TASK GOAL ->
Beginning at whichever line contains "50 | PAG46 | 135 |", reproduce each line of the records below word for word, ending with the last, and add nothing.

===============

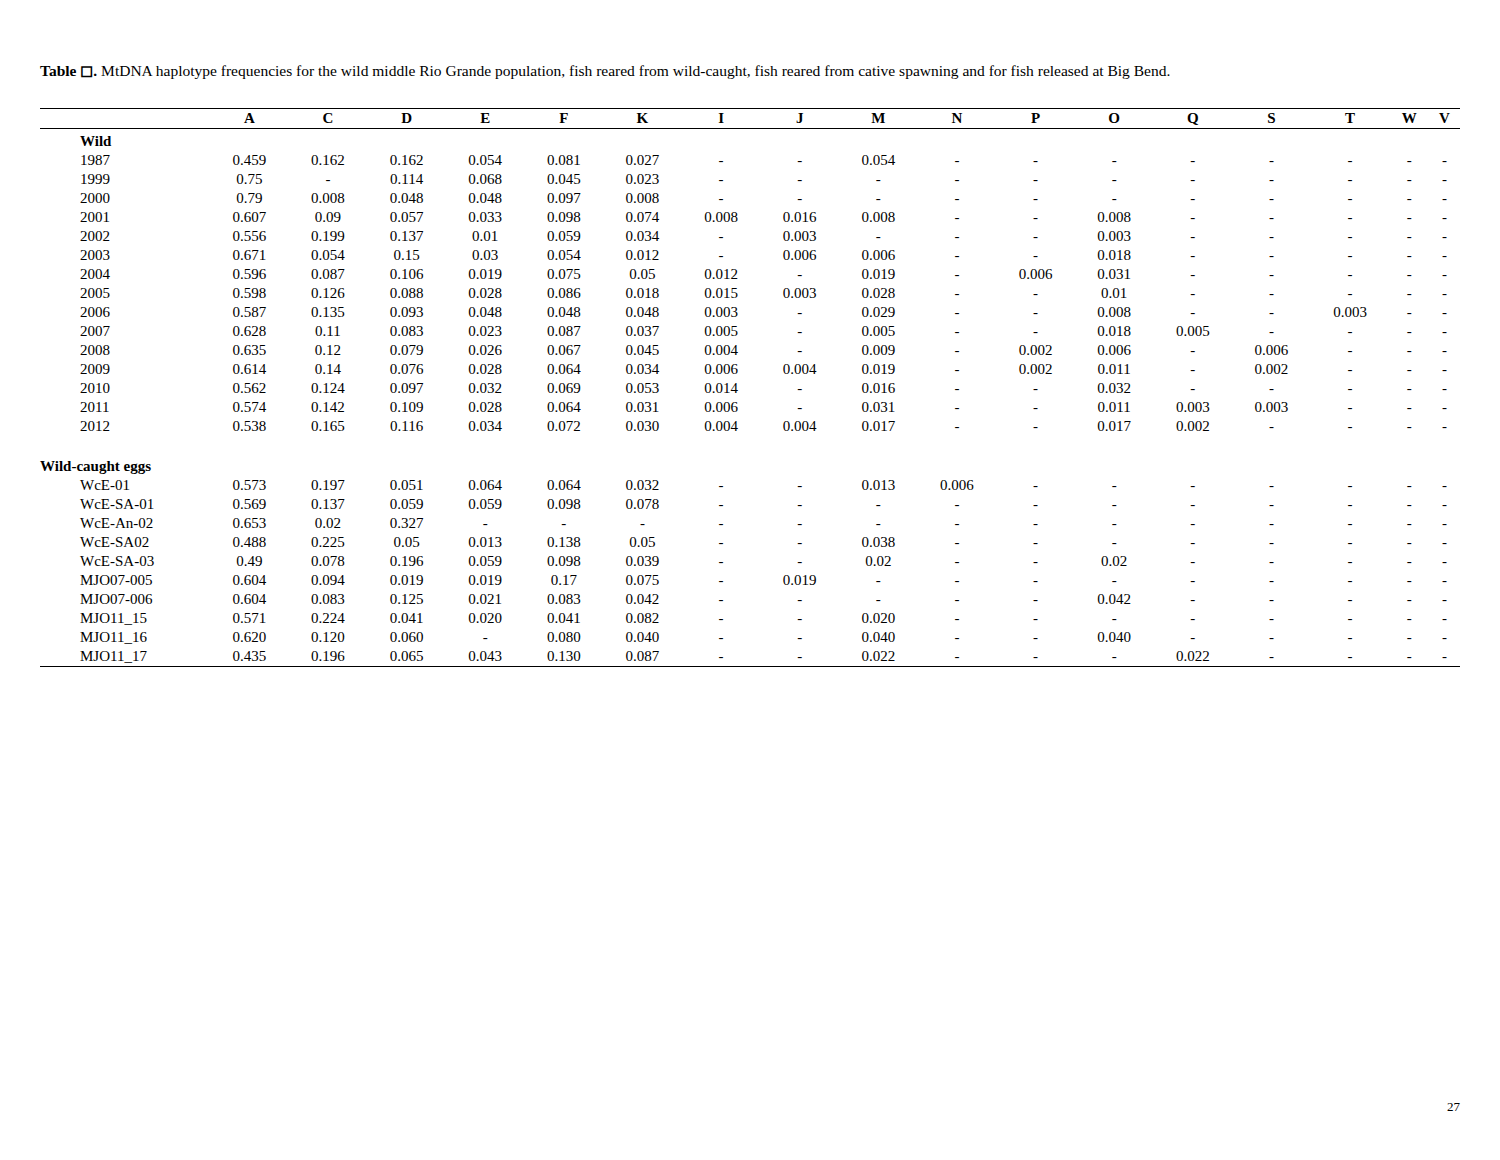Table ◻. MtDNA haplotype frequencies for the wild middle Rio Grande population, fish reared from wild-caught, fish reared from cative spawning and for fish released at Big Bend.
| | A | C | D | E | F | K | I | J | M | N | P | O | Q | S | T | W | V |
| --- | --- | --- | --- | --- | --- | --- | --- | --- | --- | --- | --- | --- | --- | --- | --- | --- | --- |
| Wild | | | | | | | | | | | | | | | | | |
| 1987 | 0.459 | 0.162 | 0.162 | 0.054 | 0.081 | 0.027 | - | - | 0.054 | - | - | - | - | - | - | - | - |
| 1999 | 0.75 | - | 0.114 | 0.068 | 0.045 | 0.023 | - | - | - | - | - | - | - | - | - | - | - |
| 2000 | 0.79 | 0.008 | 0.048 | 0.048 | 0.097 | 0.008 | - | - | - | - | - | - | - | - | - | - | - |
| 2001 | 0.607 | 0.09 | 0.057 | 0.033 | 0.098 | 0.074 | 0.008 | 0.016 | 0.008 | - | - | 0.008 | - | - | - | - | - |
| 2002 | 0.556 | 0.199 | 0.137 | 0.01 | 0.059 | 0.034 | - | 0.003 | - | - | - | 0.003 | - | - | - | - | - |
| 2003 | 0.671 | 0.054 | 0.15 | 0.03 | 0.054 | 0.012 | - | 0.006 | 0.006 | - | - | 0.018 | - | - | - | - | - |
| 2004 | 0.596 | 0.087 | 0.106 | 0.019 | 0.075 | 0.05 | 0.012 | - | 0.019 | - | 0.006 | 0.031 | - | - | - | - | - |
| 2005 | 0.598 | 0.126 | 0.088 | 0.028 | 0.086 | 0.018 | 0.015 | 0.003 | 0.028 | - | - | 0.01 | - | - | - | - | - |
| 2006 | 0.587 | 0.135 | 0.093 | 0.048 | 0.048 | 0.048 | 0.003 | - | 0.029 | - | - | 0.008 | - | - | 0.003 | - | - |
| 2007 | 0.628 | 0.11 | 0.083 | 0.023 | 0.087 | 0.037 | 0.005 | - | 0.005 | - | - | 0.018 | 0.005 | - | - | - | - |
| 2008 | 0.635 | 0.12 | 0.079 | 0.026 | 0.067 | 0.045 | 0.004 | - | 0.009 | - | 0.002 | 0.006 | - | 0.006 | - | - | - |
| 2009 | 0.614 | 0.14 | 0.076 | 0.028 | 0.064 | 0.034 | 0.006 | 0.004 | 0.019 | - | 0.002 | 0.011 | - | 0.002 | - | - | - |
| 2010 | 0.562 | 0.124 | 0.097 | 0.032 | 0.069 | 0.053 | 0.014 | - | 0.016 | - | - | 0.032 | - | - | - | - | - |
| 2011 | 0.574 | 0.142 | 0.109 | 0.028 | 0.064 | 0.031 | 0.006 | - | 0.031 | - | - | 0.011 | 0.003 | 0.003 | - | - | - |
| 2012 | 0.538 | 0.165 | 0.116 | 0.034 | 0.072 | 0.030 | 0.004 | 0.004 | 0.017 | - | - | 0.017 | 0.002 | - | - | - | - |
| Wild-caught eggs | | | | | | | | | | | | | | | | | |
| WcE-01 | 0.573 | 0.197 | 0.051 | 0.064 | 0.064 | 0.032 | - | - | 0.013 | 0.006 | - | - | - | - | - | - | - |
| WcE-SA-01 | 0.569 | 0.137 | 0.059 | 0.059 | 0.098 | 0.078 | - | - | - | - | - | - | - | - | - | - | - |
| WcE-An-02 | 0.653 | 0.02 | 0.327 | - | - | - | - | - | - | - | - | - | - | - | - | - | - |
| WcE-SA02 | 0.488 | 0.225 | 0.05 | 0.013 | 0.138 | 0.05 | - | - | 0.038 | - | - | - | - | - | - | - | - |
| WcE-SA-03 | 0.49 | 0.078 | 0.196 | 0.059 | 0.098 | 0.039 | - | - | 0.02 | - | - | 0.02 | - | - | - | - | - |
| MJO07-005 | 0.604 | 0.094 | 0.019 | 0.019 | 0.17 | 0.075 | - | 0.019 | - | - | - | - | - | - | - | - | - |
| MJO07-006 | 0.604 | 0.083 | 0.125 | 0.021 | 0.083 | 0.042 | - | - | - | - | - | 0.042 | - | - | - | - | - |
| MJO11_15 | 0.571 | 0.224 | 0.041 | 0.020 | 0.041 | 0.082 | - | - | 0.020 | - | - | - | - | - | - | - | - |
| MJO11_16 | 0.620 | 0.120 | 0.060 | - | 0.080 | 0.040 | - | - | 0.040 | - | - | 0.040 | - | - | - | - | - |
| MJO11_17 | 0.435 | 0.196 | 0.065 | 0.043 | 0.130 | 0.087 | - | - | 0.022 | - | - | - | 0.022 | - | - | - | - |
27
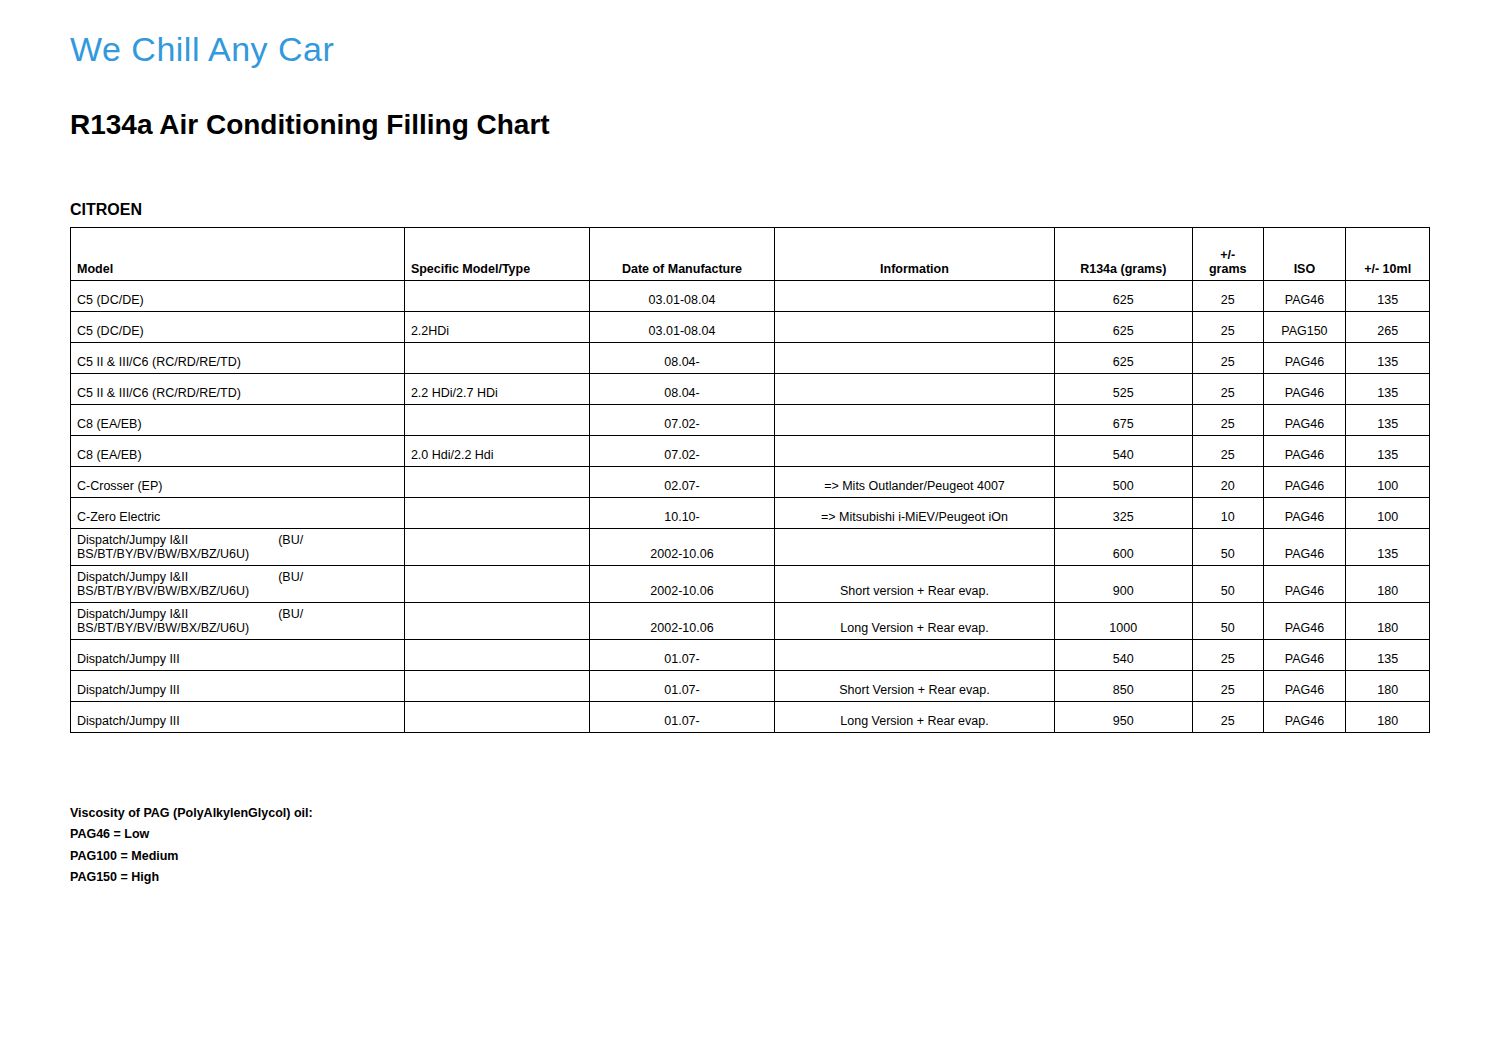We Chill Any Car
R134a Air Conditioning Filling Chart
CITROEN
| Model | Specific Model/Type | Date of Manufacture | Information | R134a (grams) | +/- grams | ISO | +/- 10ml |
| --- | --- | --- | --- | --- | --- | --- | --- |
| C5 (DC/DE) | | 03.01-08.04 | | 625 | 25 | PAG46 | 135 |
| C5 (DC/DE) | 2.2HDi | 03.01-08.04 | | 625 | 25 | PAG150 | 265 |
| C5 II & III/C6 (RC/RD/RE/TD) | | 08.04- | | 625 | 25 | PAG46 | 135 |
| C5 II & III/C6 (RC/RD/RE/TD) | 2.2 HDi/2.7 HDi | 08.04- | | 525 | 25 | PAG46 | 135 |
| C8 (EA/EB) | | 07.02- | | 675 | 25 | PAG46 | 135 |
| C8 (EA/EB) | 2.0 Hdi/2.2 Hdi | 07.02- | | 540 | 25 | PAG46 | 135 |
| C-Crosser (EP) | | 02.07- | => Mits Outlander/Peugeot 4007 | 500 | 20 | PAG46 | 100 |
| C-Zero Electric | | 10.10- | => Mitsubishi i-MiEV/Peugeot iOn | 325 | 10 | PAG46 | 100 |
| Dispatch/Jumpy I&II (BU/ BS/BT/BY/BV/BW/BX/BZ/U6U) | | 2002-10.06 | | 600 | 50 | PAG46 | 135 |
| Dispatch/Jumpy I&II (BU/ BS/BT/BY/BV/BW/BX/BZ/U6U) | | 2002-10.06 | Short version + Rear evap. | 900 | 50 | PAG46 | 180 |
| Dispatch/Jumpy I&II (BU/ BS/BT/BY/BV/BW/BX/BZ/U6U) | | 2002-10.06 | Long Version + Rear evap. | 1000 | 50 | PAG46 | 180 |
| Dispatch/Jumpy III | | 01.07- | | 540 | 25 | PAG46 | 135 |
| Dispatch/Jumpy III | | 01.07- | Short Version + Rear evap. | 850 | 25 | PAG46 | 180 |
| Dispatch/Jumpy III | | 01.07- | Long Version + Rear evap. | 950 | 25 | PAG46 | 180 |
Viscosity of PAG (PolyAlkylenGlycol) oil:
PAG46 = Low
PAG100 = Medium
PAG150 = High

===============

SOLUTION TO THIS TASK ->
| Dispatch/Jumpy I&II (BU/ BS/BT/BY/BV/BW/BX/BZ/U6U) | | 2002-10.06 | | 600 | 50 | PAG46 | 135 |
| Dispatch/Jumpy I&II (BU/ BS/BT/BY/BV/BW/BX/BZ/U6U) | | 2002-10.06 | Short version + Rear evap. | 900 | 50 | PAG46 | 180 |
| Dispatch/Jumpy I&II (BU/ BS/BT/BY/BV/BW/BX/BZ/U6U) | | 2002-10.06 | Long Version + Rear evap. | 1000 | 50 | PAG46 | 180 |
| Dispatch/Jumpy III | | 01.07- | | 540 | 25 | PAG46 | 135 |
| Dispatch/Jumpy III | | 01.07- | Short Version + Rear evap. | 850 | 25 | PAG46 | 180 |
| Dispatch/Jumpy III | | 01.07- | Long Version + Rear evap. | 950 | 25 | PAG46 | 180 |
Viscosity of PAG (PolyAlkylenGlycol) oil:
PAG46 = Low
PAG100 = Medium
PAG150 = High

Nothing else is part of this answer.